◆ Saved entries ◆
--- START ---

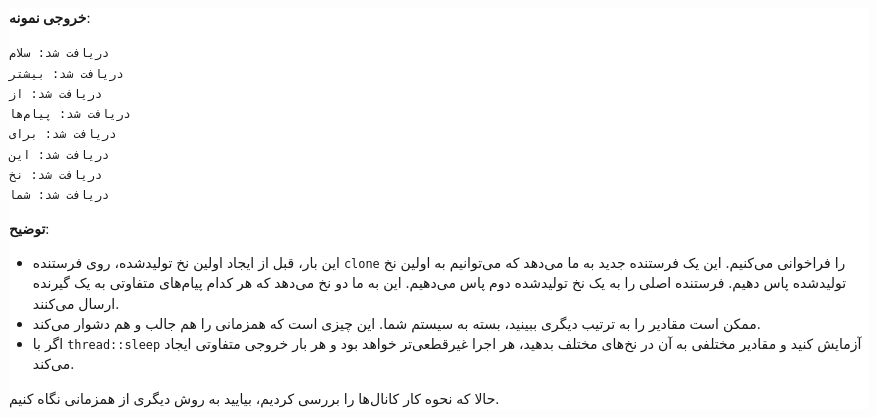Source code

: **خروجی نمونه**:

```
دریافت شد: سلام
دریافت شد: بیشتر
دریافت شد: از
دریافت شد: پیام‌ها
دریافت شد: برای
دریافت شد: این
دریافت شد: نخ
دریافت شد: شما
```

**توضیح**:
- این بار، قبل از ایجاد اولین نخ تولیدشده، روی فرستنده `clone` را فراخوانی می‌کنیم. این یک فرستنده جدید به ما می‌دهد که می‌توانیم به اولین نخ تولیدشده پاس دهیم. فرستنده اصلی را به یک نخ تولیدشده دوم پاس می‌دهیم. این به ما دو نخ می‌دهد که هر کدام پیام‌های متفاوتی به یک گیرنده ارسال می‌کنند.
- ممکن است مقادیر را به ترتیب دیگری ببینید، بسته به سیستم شما. این چیزی است که همزمانی را هم جالب و هم دشوار می‌کند.
- اگر با `thread::sleep` آزمایش کنید و مقادیر مختلفی به آن در نخ‌های مختلف بدهید، هر اجرا غیرقطعی‌تر خواهد بود و هر بار خروجی متفاوتی ایجاد می‌کند.

حالا که نحوه کار کانال‌ها را بررسی کردیم، بیایید به روش دیگری از همزمانی نگاه کنیم.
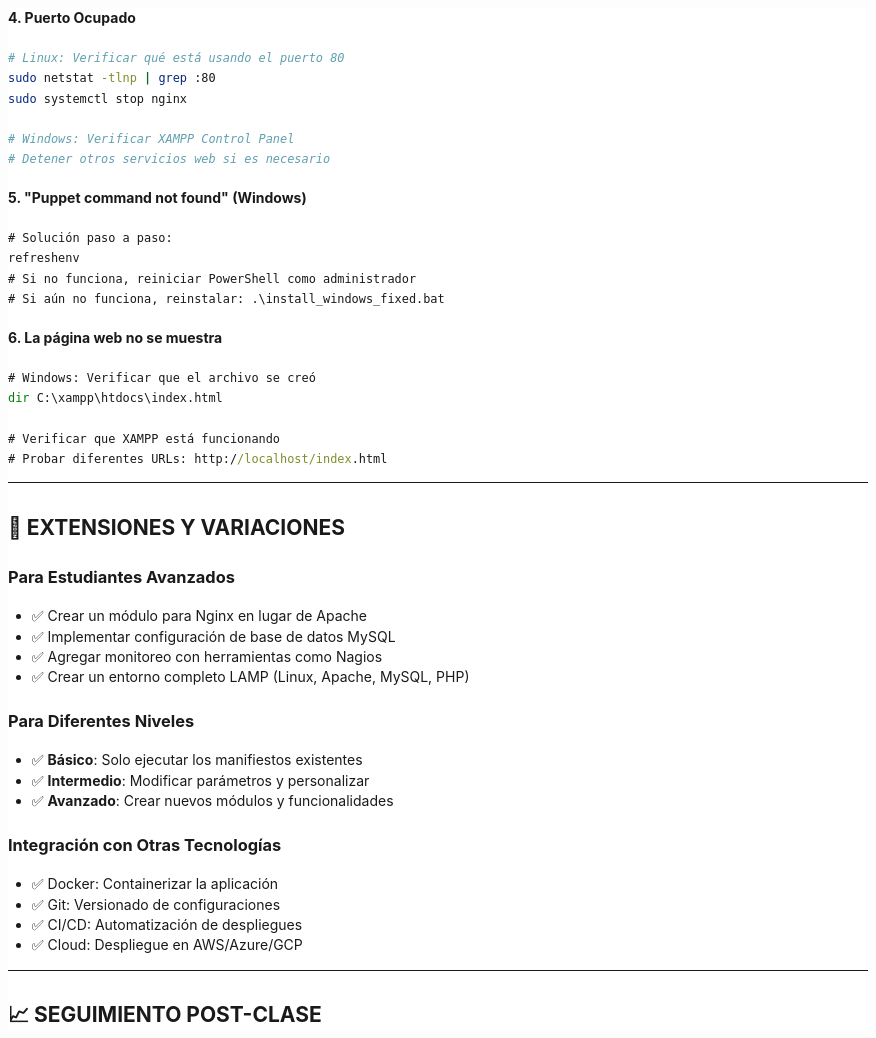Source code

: #### **4. Puerto Ocupado**
```bash
# Linux: Verificar qué está usando el puerto 80
sudo netstat -tlnp | grep :80
sudo systemctl stop nginx

# Windows: Verificar XAMPP Control Panel
# Detener otros servicios web si es necesario
```

#### **5. "Puppet command not found" (Windows)**
```cmd
# Solución paso a paso:
refreshenv
# Si no funciona, reiniciar PowerShell como administrador
# Si aún no funciona, reinstalar: .\install_windows_fixed.bat
```

#### **6. La página web no se muestra**
```cmd
# Windows: Verificar que el archivo se creó
dir C:\xampp\htdocs\index.html

# Verificar que XAMPP está funcionando
# Probar diferentes URLs: http://localhost/index.html
```

---

## 🔄 EXTENSIONES Y VARIACIONES

### **Para Estudiantes Avanzados**
- ✅ Crear un módulo para Nginx en lugar de Apache
- ✅ Implementar configuración de base de datos MySQL
- ✅ Agregar monitoreo con herramientas como Nagios
- ✅ Crear un entorno completo LAMP (Linux, Apache, MySQL, PHP)

### **Para Diferentes Niveles**
- ✅ **Básico**: Solo ejecutar los manifiestos existentes
- ✅ **Intermedio**: Modificar parámetros y personalizar
- ✅ **Avanzado**: Crear nuevos módulos y funcionalidades

### **Integración con Otras Tecnologías**
- ✅ Docker: Containerizar la aplicación
- ✅ Git: Versionado de configuraciones
- ✅ CI/CD: Automatización de despliegues
- ✅ Cloud: Despliegue en AWS/Azure/GCP

---

## 📈 SEGUIMIENTO POST-CLASE
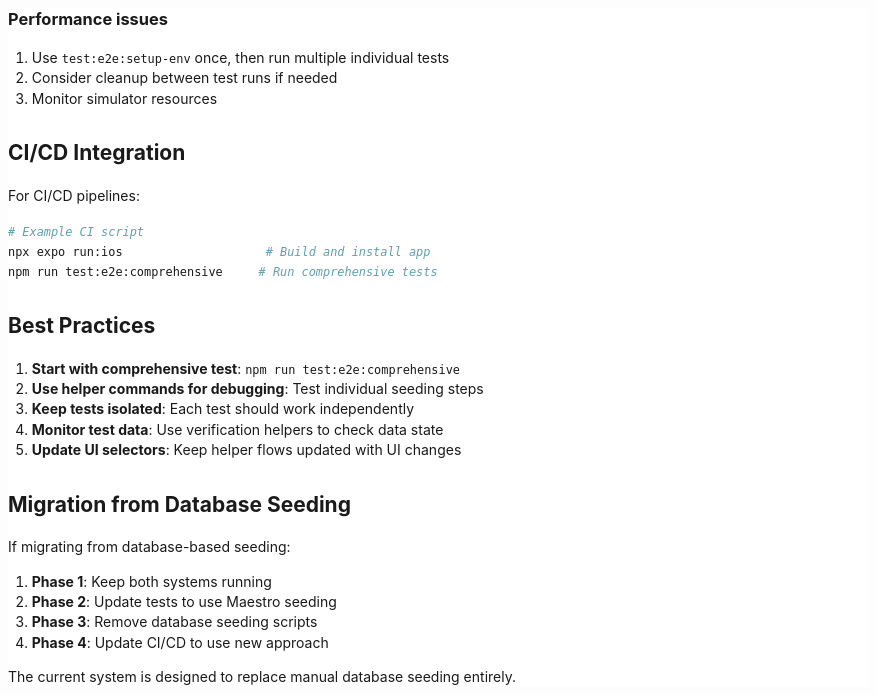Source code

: ### Performance issues
1. Use `test:e2e:setup-env` once, then run multiple individual tests
2. Consider cleanup between test runs if needed
3. Monitor simulator resources

## CI/CD Integration

For CI/CD pipelines:
```bash
# Example CI script
npx expo run:ios                    # Build and install app
npm run test:e2e:comprehensive     # Run comprehensive tests
```

## Best Practices

1. **Start with comprehensive test**: `npm run test:e2e:comprehensive`
2. **Use helper commands for debugging**: Test individual seeding steps
3. **Keep tests isolated**: Each test should work independently  
4. **Monitor test data**: Use verification helpers to check data state
5. **Update UI selectors**: Keep helper flows updated with UI changes

## Migration from Database Seeding

If migrating from database-based seeding:

1. **Phase 1**: Keep both systems running
2. **Phase 2**: Update tests to use Maestro seeding
3. **Phase 3**: Remove database seeding scripts
4. **Phase 4**: Update CI/CD to use new approach

The current system is designed to replace manual database seeding entirely.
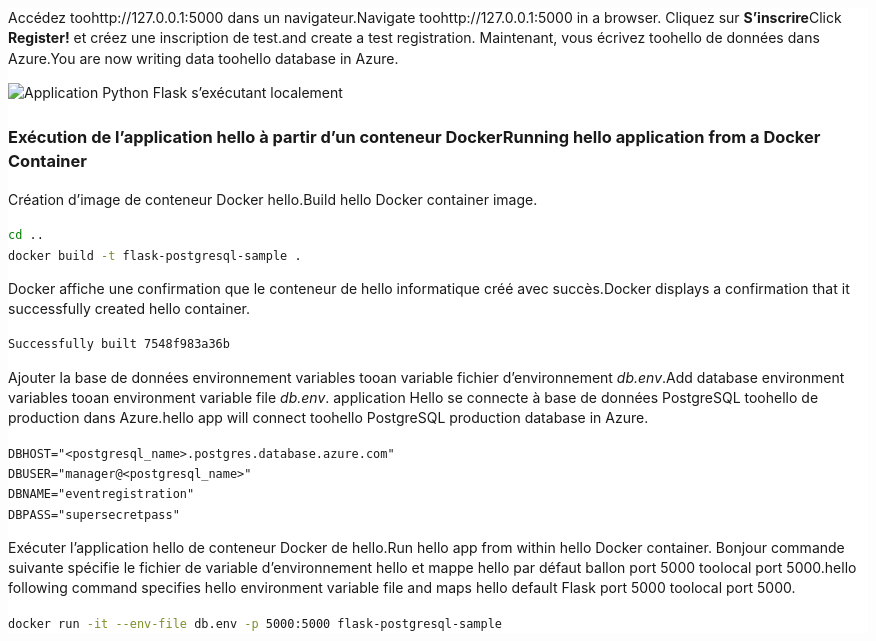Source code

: <span data-ttu-id="179bf-174">Accédez toohttp://127.0.0.1:5000 dans un navigateur.</span><span class="sxs-lookup"><span data-stu-id="179bf-174">Navigate toohttp://127.0.0.1:5000 in a browser.</span></span> <span data-ttu-id="179bf-175">Cliquez sur **S’inscrire**</span><span class="sxs-lookup"><span data-stu-id="179bf-175">Click **Register!**</span></span> <span data-ttu-id="179bf-176">et créez une inscription de test.</span><span class="sxs-lookup"><span data-stu-id="179bf-176">and create a test registration.</span></span> <span data-ttu-id="179bf-177">Maintenant, vous écrivez toohello de données dans Azure.</span><span class="sxs-lookup"><span data-stu-id="179bf-177">You are now writing data toohello database in Azure.</span></span>

![Application Python Flask s’exécutant localement](./media/app-service-web-tutorial-docker-python-postgresql-app/local-app.png)

### <a name="running-hello-application-from-a-docker-container"></a><span data-ttu-id="179bf-179">Exécution de l’application hello à partir d’un conteneur Docker</span><span class="sxs-lookup"><span data-stu-id="179bf-179">Running hello application from a Docker Container</span></span>

<span data-ttu-id="179bf-180">Création d’image de conteneur Docker hello.</span><span class="sxs-lookup"><span data-stu-id="179bf-180">Build hello Docker container image.</span></span>

```bash
cd ..
docker build -t flask-postgresql-sample .
```

<span data-ttu-id="179bf-181">Docker affiche une confirmation que le conteneur de hello informatique créé avec succès.</span><span class="sxs-lookup"><span data-stu-id="179bf-181">Docker displays a confirmation that it successfully created hello container.</span></span>

```bash
Successfully built 7548f983a36b
```

<span data-ttu-id="179bf-182">Ajouter la base de données environnement variables tooan variable fichier d’environnement *db.env*.</span><span class="sxs-lookup"><span data-stu-id="179bf-182">Add database environment variables tooan environment variable file *db.env*.</span></span> <span data-ttu-id="179bf-183">application Hello se connecte à base de données PostgreSQL toohello de production dans Azure.</span><span class="sxs-lookup"><span data-stu-id="179bf-183">hello app will connect toohello PostgreSQL production database in Azure.</span></span>

```text
DBHOST="<postgresql_name>.postgres.database.azure.com"
DBUSER="manager@<postgresql_name>"
DBNAME="eventregistration"
DBPASS="supersecretpass"
```

<span data-ttu-id="179bf-184">Exécuter l’application hello de conteneur Docker de hello.</span><span class="sxs-lookup"><span data-stu-id="179bf-184">Run hello app from within hello Docker container.</span></span> <span data-ttu-id="179bf-185">Bonjour commande suivante spécifie le fichier de variable d’environnement hello et mappe hello par défaut ballon port 5000 toolocal port 5000.</span><span class="sxs-lookup"><span data-stu-id="179bf-185">hello following command specifies hello environment variable file and maps hello default Flask port 5000 toolocal port 5000.</span></span>

```bash
docker run -it --env-file db.env -p 5000:5000 flask-postgresql-sample
```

--- END ---

Would you set down only the lines above from the line with "- ✅ CI/CD: Automatización de despliegues" to the line with "2. **Phase 2**: Update", both included, exactly as they stand and without the pictures?

- ✅ CI/CD: Automatización de despliegues
- ✅ Cloud: Despliegue en AWS/Azure/GCP

---

## 📈 SEGUIMIENTO POST-CLASE
Source code

: ### Performance issues
1. Use `test:e2e:setup-env` once, then run multiple individual tests
2. Consider cleanup between test runs if needed
3. Monitor simulator resources

## CI/CD Integration

For CI/CD pipelines:
```bash
# Example CI script
npx expo run:ios                    # Build and install app
npm run test:e2e:comprehensive     # Run comprehensive tests
```

## Best Practices

1. **Start with comprehensive test**: `npm run test:e2e:comprehensive`
2. **Use helper commands for debugging**: Test individual seeding steps
3. **Keep tests isolated**: Each test should work independently  
4. **Monitor test data**: Use verification helpers to check data state
5. **Update UI selectors**: Keep helper flows updated with UI changes

## Migration from Database Seeding

If migrating from database-based seeding:

1. **Phase 1**: Keep both systems running
2. **Phase 2**: Update tests to use Maestro seeding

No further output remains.